EXTRACT TO READ ▸
▶
Posted: November 23, 2009 10:43 AM

Why is Obama Championing Bush's Financial Wrecking Crew?

What's Your Reaction:

Tom Frank's book, The Wrecking Crew explains how the Bush administration destroyed effective government and damaged our social fabric and our economy. The Obama administration has chosen to reward two of the worst leaders of Bush's crew -- Geithner and Bernanke -- with promotion and reappointment. Embracing the Wrecking Crew's most destructive members has further damaged the economy and caused increasing political and moral injury to the administration.

Last week was a bad one for Geithner and Bernanke. Senator Dodd said that Bernanke's confirmation was no longer a done deal. The House Financial Services Committee revolted against the administration, the Fed, and Chairman Barney Frank. It voted for a strong bill to audit the Fed. Senate Banking Chairman Schumer went to a conference at Columbia University -- where a generation of students salivated at the prospects of Wall Street wealth -- and was overwhelmed by an audience denouncing the continuing stranglehold of the finance industry over successive administrations and the Congress. Neither Barney's blarney nor Schumer's schmooze was any avail before an outraged public.

The administration promptly secured a column in the Washington Post claiming that the effort to fire Geithner "buoy[ed]" him because, as the subtitle to the article explained: "Even ex-Bush aides sympathetic, sources say." The article didn't note that Geithner is an "ex-Bush" senior official who, with his fellow "ex-Bush aides" (particularly Bernanke and Paulson) produced a chain of disasters: the bubble, an "epidemic of mortgage fraud" by lenders, the Great Recession, and the scandalous TARP and AIG bailouts. Of course they're "sympathetic" to a fellow member of the Wrecking Crew that destroyed effective regulation and turned the nation over to Wall Street. The craziest part of the story is that the anonymous Obama administration flack that spread this anecdote believes that we should support Geithner because his fellow members of the Bush Wrecking Crew empathize with him because they, too, have been criticized for wrecking the economy.

The Washington Post article then offers a metaphor that serves as an apology for the Bush Wrecking Crew. The metaphor is driving over a cliff: "'Secretary Geithner has helped steer the American economy back from the brink, and is now leading the effort on financial reform,' White House spokeswoman Jen Psaki said." Geithner pushed back against Republicans who questioned his performance, telling them, "you gave this president an economy falling off the cliff."
◀
PROBLEM TO WORK ON ▸ From the post on Geithner and Bernanke, return the passage word for word, beginning at the words "Why is Obama" and stopping after "to the administration.".

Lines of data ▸
▶
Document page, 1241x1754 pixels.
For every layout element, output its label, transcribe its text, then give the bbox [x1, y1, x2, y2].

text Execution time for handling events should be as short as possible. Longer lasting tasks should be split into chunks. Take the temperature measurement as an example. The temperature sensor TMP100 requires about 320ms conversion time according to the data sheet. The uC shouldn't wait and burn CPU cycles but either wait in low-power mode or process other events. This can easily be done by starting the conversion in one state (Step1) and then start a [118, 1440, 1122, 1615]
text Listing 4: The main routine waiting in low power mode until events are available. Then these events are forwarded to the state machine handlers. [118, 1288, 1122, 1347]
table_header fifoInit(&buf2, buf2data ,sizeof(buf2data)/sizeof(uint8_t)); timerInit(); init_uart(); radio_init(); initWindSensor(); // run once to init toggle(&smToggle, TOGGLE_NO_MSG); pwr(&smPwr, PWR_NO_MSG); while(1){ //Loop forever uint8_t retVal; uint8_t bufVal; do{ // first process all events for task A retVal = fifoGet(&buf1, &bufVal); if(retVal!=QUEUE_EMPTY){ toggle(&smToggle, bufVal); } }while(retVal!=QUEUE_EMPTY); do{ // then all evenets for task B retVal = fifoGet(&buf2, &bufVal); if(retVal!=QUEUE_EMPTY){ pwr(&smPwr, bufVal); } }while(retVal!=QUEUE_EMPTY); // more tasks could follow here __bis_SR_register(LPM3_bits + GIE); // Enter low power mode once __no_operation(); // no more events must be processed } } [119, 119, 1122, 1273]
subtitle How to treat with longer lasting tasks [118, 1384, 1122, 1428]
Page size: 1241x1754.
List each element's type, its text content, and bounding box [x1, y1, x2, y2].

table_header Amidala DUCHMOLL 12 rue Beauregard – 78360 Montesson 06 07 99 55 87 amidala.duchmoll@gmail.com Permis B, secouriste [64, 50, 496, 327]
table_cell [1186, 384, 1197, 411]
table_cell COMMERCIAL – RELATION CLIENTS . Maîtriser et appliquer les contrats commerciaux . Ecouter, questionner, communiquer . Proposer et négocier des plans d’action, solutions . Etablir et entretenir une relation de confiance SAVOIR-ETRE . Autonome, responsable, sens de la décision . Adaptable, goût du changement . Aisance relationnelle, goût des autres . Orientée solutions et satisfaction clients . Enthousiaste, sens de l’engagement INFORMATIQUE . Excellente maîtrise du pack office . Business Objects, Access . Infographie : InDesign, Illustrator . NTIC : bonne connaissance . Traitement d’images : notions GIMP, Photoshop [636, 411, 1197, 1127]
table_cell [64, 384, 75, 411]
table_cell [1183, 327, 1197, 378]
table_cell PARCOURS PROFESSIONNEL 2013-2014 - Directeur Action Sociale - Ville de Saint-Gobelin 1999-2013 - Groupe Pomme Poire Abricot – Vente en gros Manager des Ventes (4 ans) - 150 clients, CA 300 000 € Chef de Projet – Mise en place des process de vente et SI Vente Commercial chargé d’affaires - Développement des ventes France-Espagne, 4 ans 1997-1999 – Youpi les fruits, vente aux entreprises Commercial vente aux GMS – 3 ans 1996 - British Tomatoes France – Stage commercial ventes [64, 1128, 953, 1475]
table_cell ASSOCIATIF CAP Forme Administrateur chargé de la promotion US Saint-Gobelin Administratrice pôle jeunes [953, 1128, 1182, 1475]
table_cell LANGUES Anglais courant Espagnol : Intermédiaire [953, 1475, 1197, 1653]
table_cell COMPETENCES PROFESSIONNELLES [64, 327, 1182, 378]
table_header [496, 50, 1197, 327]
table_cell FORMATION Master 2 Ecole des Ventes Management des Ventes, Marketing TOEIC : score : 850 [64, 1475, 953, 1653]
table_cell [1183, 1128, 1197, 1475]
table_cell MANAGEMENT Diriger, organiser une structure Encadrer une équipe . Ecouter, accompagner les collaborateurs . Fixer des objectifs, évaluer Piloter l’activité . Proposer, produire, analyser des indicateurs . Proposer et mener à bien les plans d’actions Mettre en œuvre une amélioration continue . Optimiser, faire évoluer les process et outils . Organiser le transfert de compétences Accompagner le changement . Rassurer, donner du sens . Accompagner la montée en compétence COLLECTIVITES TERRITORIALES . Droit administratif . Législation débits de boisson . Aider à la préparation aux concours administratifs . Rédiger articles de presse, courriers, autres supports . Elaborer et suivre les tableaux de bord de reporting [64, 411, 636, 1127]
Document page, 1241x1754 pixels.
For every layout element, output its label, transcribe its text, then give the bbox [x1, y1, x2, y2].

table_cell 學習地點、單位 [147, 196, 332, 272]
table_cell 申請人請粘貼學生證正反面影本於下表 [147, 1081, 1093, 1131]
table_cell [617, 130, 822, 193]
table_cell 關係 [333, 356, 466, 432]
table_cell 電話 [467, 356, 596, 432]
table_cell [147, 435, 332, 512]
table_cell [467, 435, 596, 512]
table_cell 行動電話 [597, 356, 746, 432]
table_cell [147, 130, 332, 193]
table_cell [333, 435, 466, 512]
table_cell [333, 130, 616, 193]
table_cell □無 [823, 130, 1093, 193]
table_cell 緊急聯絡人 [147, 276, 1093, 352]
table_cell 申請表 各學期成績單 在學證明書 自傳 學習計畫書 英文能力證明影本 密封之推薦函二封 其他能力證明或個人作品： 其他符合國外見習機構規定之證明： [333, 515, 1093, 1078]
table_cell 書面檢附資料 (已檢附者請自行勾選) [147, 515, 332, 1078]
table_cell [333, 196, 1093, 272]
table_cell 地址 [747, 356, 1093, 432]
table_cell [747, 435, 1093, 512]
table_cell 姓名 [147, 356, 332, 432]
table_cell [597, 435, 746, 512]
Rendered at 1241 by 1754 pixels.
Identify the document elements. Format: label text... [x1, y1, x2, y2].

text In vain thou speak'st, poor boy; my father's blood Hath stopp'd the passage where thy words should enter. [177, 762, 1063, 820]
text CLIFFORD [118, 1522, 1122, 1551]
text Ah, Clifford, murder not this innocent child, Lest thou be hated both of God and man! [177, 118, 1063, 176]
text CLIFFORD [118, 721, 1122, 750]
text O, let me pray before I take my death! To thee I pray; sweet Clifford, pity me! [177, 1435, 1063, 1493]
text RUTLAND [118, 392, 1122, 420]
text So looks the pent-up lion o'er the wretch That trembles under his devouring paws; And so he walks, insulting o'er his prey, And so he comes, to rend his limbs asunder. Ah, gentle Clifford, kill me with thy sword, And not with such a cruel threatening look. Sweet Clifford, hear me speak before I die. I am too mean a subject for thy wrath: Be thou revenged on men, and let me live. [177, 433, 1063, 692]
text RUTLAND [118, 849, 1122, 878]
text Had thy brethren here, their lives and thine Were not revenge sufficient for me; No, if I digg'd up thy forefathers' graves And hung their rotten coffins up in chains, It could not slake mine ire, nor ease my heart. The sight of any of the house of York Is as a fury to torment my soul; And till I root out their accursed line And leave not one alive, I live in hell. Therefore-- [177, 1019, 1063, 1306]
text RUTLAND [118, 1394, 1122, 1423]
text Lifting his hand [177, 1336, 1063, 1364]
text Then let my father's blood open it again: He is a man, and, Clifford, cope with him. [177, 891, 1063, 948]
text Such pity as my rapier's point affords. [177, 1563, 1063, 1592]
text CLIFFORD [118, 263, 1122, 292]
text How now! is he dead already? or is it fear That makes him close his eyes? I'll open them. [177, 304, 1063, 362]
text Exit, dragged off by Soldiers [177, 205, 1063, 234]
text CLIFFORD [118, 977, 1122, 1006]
◀
COMPLETE ANSWER ▸
Why is Obama Championing Bush's Financial Wrecking Crew?

What's Your Reaction:

Tom Frank's book, The Wrecking Crew explains how the Bush administration destroyed effective government and damaged our social fabric and our economy. The Obama administration has chosen to reward two of the worst leaders of Bush's crew -- Geithner and Bernanke -- with promotion and reappointment. Embracing the Wrecking Crew's most destructive members has further damaged the economy and caused increasing political and moral injury to the administration.